In the 1880s, coffee leaf rust decimated many of the trees on the island, and producers responded by substituting arabica lots with liberica and then robusta ones. Liberica and robusta coffees are both more resistant to leaf rust, but their traits aren’t nearly as desirable as arabica’s. Thus, the coffees produced by these trees are usually used in lower-quality, commercial-grade coffees, not in specialty-grade coffees.
Five plantations, however, still grow coffea arabica and have decent processing facilities. These plantations produce good coffee that meets the standards of specialty-grade coffee. The higher-quality coffees that come from these plantations are often used in two distinctive ways:
They’re blended with coffees from Mocha, Yemen to create Mocha-Java blends.

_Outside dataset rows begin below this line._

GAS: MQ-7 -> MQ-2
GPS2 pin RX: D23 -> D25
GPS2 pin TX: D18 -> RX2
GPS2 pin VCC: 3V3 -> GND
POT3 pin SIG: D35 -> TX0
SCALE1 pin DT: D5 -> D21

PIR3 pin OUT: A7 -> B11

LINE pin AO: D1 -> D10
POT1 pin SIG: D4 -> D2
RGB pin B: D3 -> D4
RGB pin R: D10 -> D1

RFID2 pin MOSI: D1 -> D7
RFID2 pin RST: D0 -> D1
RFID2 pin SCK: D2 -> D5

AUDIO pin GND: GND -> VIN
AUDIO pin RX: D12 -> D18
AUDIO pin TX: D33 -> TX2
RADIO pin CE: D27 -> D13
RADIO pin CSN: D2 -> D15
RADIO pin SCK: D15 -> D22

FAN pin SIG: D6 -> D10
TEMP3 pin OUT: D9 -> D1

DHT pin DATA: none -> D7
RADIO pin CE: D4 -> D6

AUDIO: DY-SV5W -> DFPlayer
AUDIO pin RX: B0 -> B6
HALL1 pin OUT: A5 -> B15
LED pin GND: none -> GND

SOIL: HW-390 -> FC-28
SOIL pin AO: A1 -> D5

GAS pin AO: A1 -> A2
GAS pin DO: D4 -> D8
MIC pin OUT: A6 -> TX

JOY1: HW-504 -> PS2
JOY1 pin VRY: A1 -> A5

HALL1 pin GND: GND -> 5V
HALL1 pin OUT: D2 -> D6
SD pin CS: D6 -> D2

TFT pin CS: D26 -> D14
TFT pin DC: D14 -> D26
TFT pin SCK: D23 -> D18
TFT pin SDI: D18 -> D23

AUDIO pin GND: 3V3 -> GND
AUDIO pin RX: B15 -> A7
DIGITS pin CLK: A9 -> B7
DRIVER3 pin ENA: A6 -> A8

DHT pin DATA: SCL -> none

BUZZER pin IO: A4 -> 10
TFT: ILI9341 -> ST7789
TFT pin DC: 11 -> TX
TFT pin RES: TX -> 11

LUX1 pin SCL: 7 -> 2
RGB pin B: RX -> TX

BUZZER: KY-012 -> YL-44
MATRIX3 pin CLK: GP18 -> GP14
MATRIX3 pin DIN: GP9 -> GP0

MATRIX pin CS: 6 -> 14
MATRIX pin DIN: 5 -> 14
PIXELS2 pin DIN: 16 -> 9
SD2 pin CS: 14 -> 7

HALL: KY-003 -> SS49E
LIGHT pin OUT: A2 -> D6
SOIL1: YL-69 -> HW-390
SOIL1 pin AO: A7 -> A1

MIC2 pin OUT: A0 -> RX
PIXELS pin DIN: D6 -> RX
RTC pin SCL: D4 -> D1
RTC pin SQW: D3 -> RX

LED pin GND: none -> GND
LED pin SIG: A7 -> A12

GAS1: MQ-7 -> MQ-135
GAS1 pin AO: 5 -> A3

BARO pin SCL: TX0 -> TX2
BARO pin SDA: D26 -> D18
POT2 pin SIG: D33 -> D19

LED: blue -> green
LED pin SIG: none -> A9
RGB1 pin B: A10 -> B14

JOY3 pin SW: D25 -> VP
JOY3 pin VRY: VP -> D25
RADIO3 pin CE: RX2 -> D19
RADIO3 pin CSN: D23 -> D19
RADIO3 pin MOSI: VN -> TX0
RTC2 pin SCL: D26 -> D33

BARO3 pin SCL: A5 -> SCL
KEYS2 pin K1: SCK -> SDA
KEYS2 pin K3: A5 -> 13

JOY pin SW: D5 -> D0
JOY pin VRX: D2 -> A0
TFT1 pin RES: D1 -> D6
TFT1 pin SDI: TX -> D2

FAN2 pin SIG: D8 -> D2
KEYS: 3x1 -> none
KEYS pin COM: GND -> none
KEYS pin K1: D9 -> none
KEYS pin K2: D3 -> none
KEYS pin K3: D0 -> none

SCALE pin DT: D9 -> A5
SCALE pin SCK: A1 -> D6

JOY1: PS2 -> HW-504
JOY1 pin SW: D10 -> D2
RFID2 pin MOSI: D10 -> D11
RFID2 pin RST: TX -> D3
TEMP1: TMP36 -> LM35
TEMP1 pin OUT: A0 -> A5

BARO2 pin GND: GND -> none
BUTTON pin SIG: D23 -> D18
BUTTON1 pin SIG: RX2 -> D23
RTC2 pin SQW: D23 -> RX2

Some plantations age their coffees for up to three years, which is known as “monsooning” it. This creates a less acidic and mellow coffee. It mimics the flavor profile of coffees that Europeans would have enjoyed in the 1600 and 1700s, when transporting coffee by ship from Java to Europe could take years.
Java has never been a popular name for coffee, although it’s consistently been used and most coffee drinkers are familiar with the term. The name has, however, left an interesting legacy in the computer programming world:
Java may not be the most common name for coffee, but it stands alone as the only name that has inspired a computer programming language.